Directions for this task:
Write out all of the data again, exactly as it reads.

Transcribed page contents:
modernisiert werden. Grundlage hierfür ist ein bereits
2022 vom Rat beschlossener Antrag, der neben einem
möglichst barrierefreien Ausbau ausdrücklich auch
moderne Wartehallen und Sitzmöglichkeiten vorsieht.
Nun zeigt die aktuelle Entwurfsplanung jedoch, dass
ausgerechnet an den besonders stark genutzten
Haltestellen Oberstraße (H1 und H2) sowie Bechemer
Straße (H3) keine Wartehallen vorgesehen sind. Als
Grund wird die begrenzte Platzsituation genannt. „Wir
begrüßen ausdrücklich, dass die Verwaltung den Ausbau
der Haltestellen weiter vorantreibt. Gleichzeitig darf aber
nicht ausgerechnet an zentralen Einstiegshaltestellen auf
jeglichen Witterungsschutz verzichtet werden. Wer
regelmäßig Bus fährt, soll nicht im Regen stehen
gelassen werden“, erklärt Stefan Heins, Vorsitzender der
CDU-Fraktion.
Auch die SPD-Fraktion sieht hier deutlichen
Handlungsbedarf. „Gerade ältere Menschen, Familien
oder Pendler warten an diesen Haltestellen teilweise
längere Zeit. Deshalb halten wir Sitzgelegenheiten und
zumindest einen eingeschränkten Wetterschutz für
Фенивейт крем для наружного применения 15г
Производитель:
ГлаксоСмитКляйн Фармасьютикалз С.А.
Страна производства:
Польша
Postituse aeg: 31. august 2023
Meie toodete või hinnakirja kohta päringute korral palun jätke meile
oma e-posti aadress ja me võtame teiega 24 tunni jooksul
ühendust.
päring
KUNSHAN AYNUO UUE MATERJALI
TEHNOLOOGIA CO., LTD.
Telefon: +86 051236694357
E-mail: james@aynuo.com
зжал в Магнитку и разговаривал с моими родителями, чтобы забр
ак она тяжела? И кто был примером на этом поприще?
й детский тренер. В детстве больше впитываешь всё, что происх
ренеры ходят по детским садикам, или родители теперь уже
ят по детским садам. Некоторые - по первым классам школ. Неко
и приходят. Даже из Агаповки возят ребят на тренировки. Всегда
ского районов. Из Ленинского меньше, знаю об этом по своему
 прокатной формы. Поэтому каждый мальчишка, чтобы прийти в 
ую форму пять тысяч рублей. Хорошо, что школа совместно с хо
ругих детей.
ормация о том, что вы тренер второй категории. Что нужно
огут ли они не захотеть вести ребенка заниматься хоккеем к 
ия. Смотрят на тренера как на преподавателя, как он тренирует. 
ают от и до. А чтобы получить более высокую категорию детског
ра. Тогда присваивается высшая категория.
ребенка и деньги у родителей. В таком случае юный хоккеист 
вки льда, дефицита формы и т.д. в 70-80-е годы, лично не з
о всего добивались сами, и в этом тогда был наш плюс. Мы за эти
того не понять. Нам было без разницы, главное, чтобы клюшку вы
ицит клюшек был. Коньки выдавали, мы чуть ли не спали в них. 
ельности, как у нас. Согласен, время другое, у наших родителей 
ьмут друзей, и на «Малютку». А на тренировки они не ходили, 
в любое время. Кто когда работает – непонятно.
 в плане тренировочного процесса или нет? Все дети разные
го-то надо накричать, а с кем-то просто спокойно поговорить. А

Answer area:
modernisiert werden. Grundlage hierfür ist ein bereits
2022 vom Rat beschlossener Antrag, der neben einem
möglichst barrierefreien Ausbau ausdrücklich auch
moderne Wartehallen und Sitzmöglichkeiten vorsieht.
Nun zeigt die aktuelle Entwurfsplanung jedoch, dass
ausgerechnet an den besonders stark genutzten
Haltestellen Oberstraße (H1 und H2) sowie Bechemer
Straße (H3) keine Wartehallen vorgesehen sind. Als
Grund wird die begrenzte Platzsituation genannt. „Wir
begrüßen ausdrücklich, dass die Verwaltung den Ausbau
der Haltestellen weiter vorantreibt. Gleichzeitig darf aber
nicht ausgerechnet an zentralen Einstiegshaltestellen auf
jeglichen Witterungsschutz verzichtet werden. Wer
regelmäßig Bus fährt, soll nicht im Regen stehen
gelassen werden“, erklärt Stefan Heins, Vorsitzender der
CDU-Fraktion.
Auch die SPD-Fraktion sieht hier deutlichen
Handlungsbedarf. „Gerade ältere Menschen, Familien
oder Pendler warten an diesen Haltestellen teilweise
längere Zeit. Deshalb halten wir Sitzgelegenheiten und
zumindest einen eingeschränkten Wetterschutz für
Фенивейт крем для наружного применения 15г
Производитель:
ГлаксоСмитКляйн Фармасьютикалз С.А.
Страна производства:
Польша
Postituse aeg: 31. august 2023
Meie toodete või hinnakirja kohta päringute korral palun jätke meile
oma e-posti aadress ja me võtame teiega 24 tunni jooksul
ühendust.
päring
KUNSHAN AYNUO UUE MATERJALI
TEHNOLOOGIA CO., LTD.
Telefon: +86 051236694357
E-mail: james@aynuo.com
зжал в Магнитку и разговаривал с моими родителями, чтобы забр
ак она тяжела? И кто был примером на этом поприще?
й детский тренер. В детстве больше впитываешь всё, что происх
ренеры ходят по детским садикам, или родители теперь уже
ят по детским садам. Некоторые - по первым классам школ. Неко
и приходят. Даже из Агаповки возят ребят на тренировки. Всегда
ского районов. Из Ленинского меньше, знаю об этом по своему
 прокатной формы. Поэтому каждый мальчишка, чтобы прийти в 
ую форму пять тысяч рублей. Хорошо, что школа совместно с хо
ругих детей.
ормация о том, что вы тренер второй категории. Что нужно
огут ли они не захотеть вести ребенка заниматься хоккеем к 
ия. Смотрят на тренера как на преподавателя, как он тренирует. 
ают от и до. А чтобы получить более высокую категорию детског
ра. Тогда присваивается высшая категория.
ребенка и деньги у родителей. В таком случае юный хоккеист 
вки льда, дефицита формы и т.д. в 70-80-е годы, лично не з
о всего добивались сами, и в этом тогда был наш плюс. Мы за эти
того не понять. Нам было без разницы, главное, чтобы клюшку вы
ицит клюшек был. Коньки выдавали, мы чуть ли не спали в них. 
ельности, как у нас. Согласен, время другое, у наших родителей 
ьмут друзей, и на «Малютку». А на тренировки они не ходили, 
в любое время. Кто когда работает – непонятно.
 в плане тренировочного процесса или нет? Все дети разные
го-то надо накричать, а с кем-то просто спокойно поговорить. А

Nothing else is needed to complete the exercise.